Kommentar Merkels Rekordschulden: Schäuble statt Zukunft
Schäubles Ernennung zum Finanzminister soll ein Zeichen der Verlässlichkeit sein. Doch die Koalitionsverhandlungen weisen eine andere Richtung: Schulden statt Zukunftsinvestitionen.
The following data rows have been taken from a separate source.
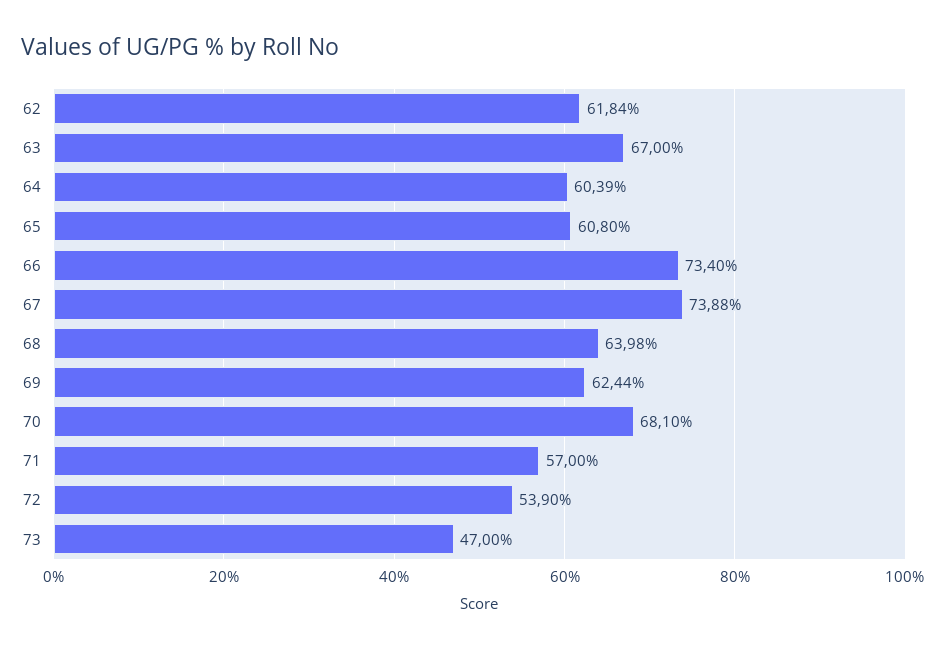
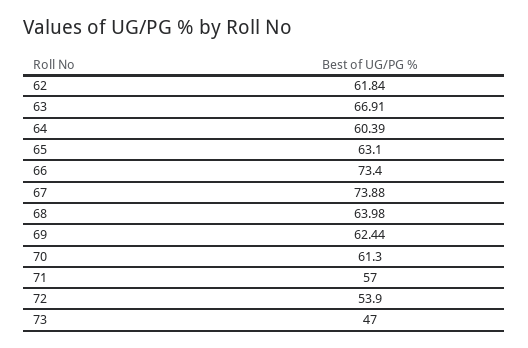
  {
    "62": 61.84,
-   "63": 67,
+   "63": 66.91,
    "64": 60.39,
-   "65": 60.8,
+   "65": 63.1,
    "66": 73.4,
    "67": 73.88,
    "68": 63.98,
    "69": 62.44,
-   "70": 68.1,
+   "70": 61.3,
    "71": 57,
    "72": 53.9,
    "73": 47
  }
E in Name fiel selten anlässlich der Koalitionsverhandlungen: Angela Merkel. Mit öffentlichen Äußerungen hielt sich die Kanzlerin zurück. Die Schwindel-Idee, die Rekordschulden der zweiten Merkel-Regierung im letzten Haushalt ihrer ersten Legislatur zu verstecken, verkündeten andere. Aber hat nicht die Kanzlerin die Richtlinienkompetenz? Man muss eher sagen: die Schuldenkompetenz.
Der Schwindel-Haushalt ist an der Empörung der Öffentlichkeit gescheitert. Die Richtung aber bleibt. Die Kredite, die unnötigerweise für das Jahr 2010 aufgenommen werden, sind Merkels Schulden. Die Finanz- und Wirtschaftskrise beweist zwar, dass Verschuldung manchmal geradezu notwendig ist. Überflüssig und gefährlich wird die Kreditaufnahme aber dann, wenn die Regierung damit nur hübsche Geschenke für ein paar Bevölkerungsgruppen bezahlt.
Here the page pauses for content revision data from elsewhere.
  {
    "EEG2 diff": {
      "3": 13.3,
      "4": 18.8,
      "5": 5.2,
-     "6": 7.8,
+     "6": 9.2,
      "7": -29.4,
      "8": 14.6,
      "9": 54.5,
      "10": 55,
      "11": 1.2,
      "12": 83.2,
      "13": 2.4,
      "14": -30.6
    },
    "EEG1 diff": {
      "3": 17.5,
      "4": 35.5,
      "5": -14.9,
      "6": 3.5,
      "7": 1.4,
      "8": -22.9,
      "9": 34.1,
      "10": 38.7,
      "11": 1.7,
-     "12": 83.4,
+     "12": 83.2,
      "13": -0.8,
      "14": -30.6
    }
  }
Beispiele sind das höhere Kindergeld, der generöse Kinderfreibetrag sowie die Erleichterungen bei der Erbschaft- und Unternehmensteuer. Das kostet sechs, acht oder auch mehr Milliarden Euro pro Jahr. Kann man machen - wenn man Geld hat. Anstatt Einnahmeverlusten braucht der Staat aber zusätzliche Mittel für die Bildung und das Sozialsystem. Beides unter einen Hut bringen kann die Kanzlerin nur mit neuen Schulden.
Schäuble als Finanzminister ist gedacht als Zeichen der Verlässlichkeit. Dem widerspricht jedoch die Botschaft der Koalitionsverhandlungen. Sie lautet: Schulden statt Zukunftsinvestitionen. So verantwortet Merkel den Verlust eines strategischen Vorteils, den die Union seit den 1970er-Jahren gegenüber der SPD aufgebaut hat. "Die CDU kann nicht mit Geld umgehen", wird es von nun an heißen. Merkel ist die neue Schulden-Kanzlerin. Buchhaltertricks und 80 Milliarden Euro Kredite für 2010 - das höchste Defizit aller Zeiten - markieren ihre Eröffnungsbilanz.